→ Definition: Beim Epiduralhämatom handelt es sich um eine Blutung zwischen Dura mater cerebralis und Schädelkalotte bzw. intraspinal zwischen Stratum meningeale und periostale der spinalen Dura. Zumeist kommt es zum Zerreißen der A. meningea media oder ihrer temporalen (bzw. temporoparietalen 75% der Fälle), frontalen (11%) oder okzipitalen Äste. Es stellt in dern Neurochirurgie immer einen absoluten Notfall dar.
→ Epidemiologie:
→ I: Das Epiduralhämatom wird in 1-3% der Schädel-Hirn-Trauma diagnostiziert und tritt somit deutlich seltener als das Subduralhämatom auf.
→ II: Der Manifestationsgipfel liegt in der jungen Adoleszenz (20.-30. Lebensjahr), wobei Männer deutlich häufiger betroffen sind.
→ Ätiologie:
→ I: Traumatisch: (häufigste Ursache, zumeist aufgrund einer Fraktur der temporoparietalen Schädelkalotte) Nicht selten durch Sturz oder Schlag auf den Kopf, aber auch im Zusammenhang mit einem Verkehrsunfall. Hierbei manifestieren sich insbesondere arterielle Blutungen aus der A. meningea media (in 75% der Fälle), seltener durch Läsionen der Duravenen oder des Sinus sagittalis/transversus.

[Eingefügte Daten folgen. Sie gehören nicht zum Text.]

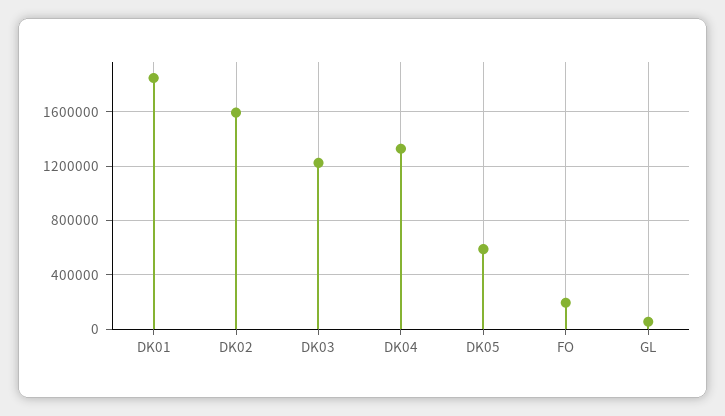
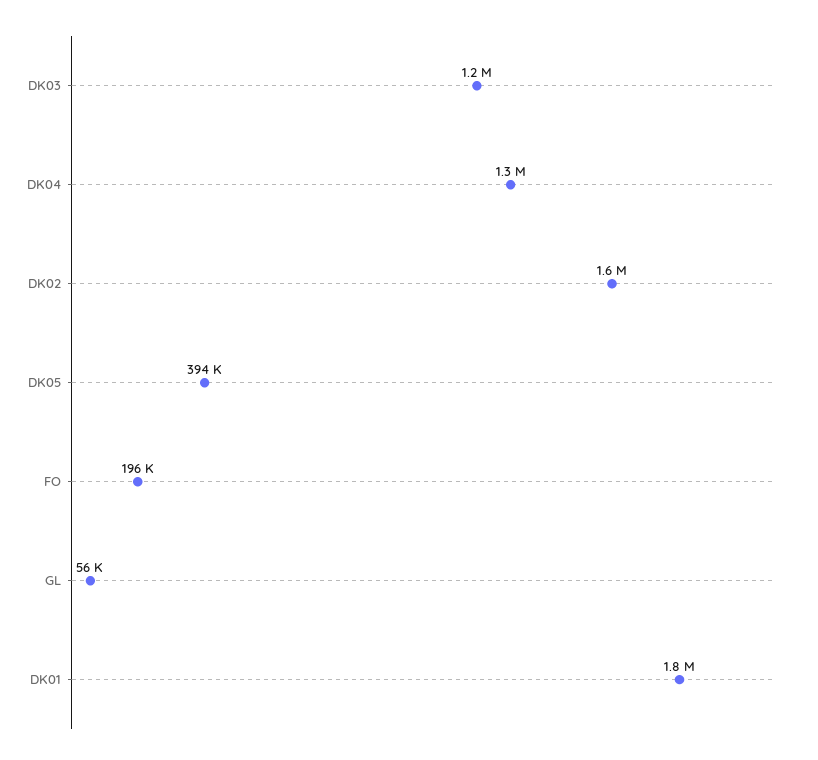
DK05: 600000 -> 394000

Eine akut blutende meningeale Blutung verursacht eine rasch wachsende Raumforderung, wodurch das Hirnparenchym durch den Tentoriumschlitz nach kaudal gedrückt wird; dies stellt eine absolute Nofallsituation dar, die letal enden kann.
→ II: Nicht-traumatisch: Hierzu zählen u.a.:
→ 1) Gerinnungsstörungen, aber auch Sichelzellanämie.
→ 2) Dura- und Schädelmetastasen,
→ 3) Sinusvenenthrombose und nicht zuletzt die
→ 4) Sinusitis sphenoidalis.
→ Lokalisation: Nach der Lokalisation liegen die Epiduralhämatome in (schematische Darstellung):
→ I: 75% der Fälle im temporalen Bereich.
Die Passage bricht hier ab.